- **Objective**
Please read the interview below: how many different ways did each battle theme have to be composed?

- **Text segment**
_ _ _

But even beyond that, players can build up a special meter and unleash a super attack when those meters are filled, but to do that, you have to have two different genres that come together, AKA a mashup. So to do that, we had to support every possible combination of music genres. So we have to compose every single battle theme eleven different ways. Eleven different remixes to support every possible combination. It is unlikely that anyone is going to hear all of them, because you might have specific mashups that you want to do, or you might really prefer one character over another. But, we had to make all of them, because we don’t know what players are gonna do! That was an unbelievable effort that somehow Jimmy Hinson(Big Giant Circles), primary gameplay composer, managed to do. He is so multi-talented, he is so incredible.
That’s just one half. The other half is a musical number, it is a musical after all! We had our primary composer, Jason Charles Miller, an incredible musician. He comes from a pop, rock, and country background, and he handled I want to say eight of the songs. I helped with lyrics just because I’m the writer of the story. Though ultimately these composers were working for him. We have an EDM musical number. You have a Classical, fifth element homage musical, and for these we kind of reached out to specialists. We really looked around for incredible artists that could do those particular genres justice, and to figure out what would an EDM musical even sound like?
And finally, the last piece of that puzzle were our singers. We wanted to cast amazing singers, and actors, because they’re doing both. In a lot of cases, we found the perfect mesh of both to an incredible level. In other cases, I really fell in love with one audition for acting, but I really fell in love with another for singing. We ended up doing a split cast, which I initially was worried about, but we found people who really could sound like each other. I was actually looking up about [split casting], and movies do it all the time. The Hercules actor was different from the Hercules singer. I think “Lion King” did something similar. So, it wasn’t as uncommon as I had originally thought. All of our singers did such an incredible job giving it all to these musical numbers that I think everyone when they hear them, they’re gonna be like damn, this is this is this is fire.
“People of Note” is officially out on Steam, so what does it mean to you that it’s like finally out there, and that people can just play it?
I mean, it’s scary, but it’s also incredibly gratifying. I think gaming might take the longest of anything to produce on average. Even a movie, in theory, is shot in like six-nine months and then there’s post-production for movies. But you know six years of your life it’s kind of staggering to think about. And almost the whole time you’re keeping it a secret. You don’t share it with the world. Only in the last six months has it even been announced. It almost feels like you’ve been in a cave for all this time, and then suddenly it’s out there and it’s like your baby, you’ve been very protective of it, and you’ve been very precious about it. Now, I feel like a parent sending a child off to college or something like that. But I couldn’t be more proud of it.

_ _ _

- **Dataset excerpt**
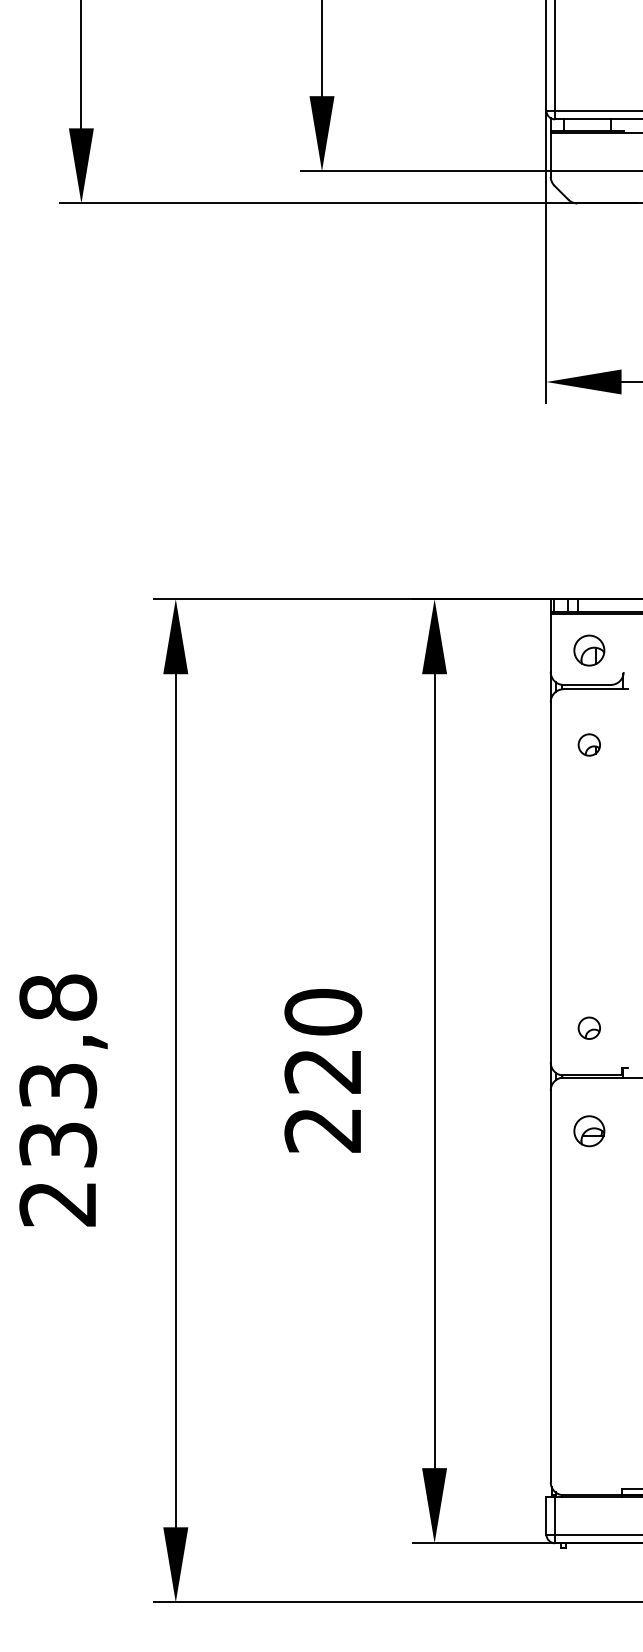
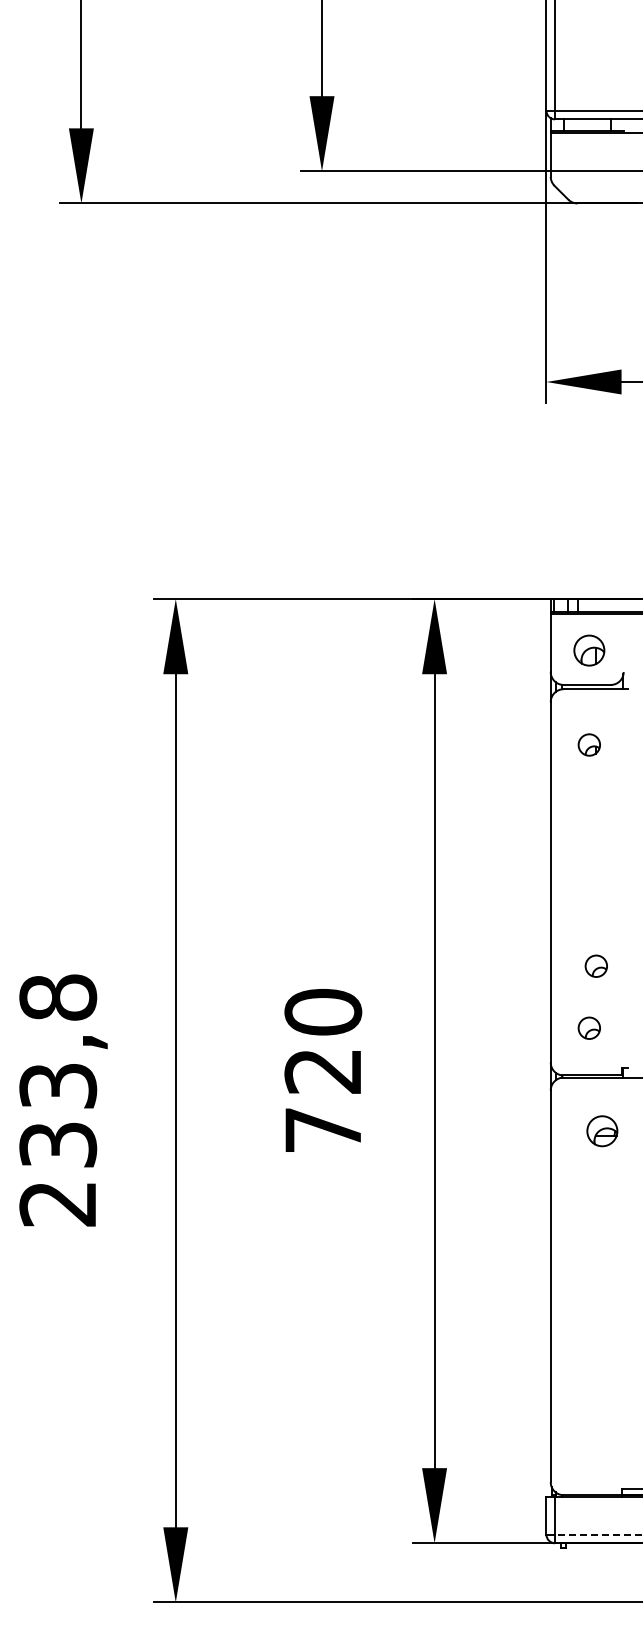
part at (595, 965): none -> present
text at (322, 1130): 220 -> 720
part at (589, 1131) position: (589, 1131) -> (602, 1131)
line at (599, 1534): solid -> dashed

_ _ _

- **Reply to the exercise**
Eleven different ways.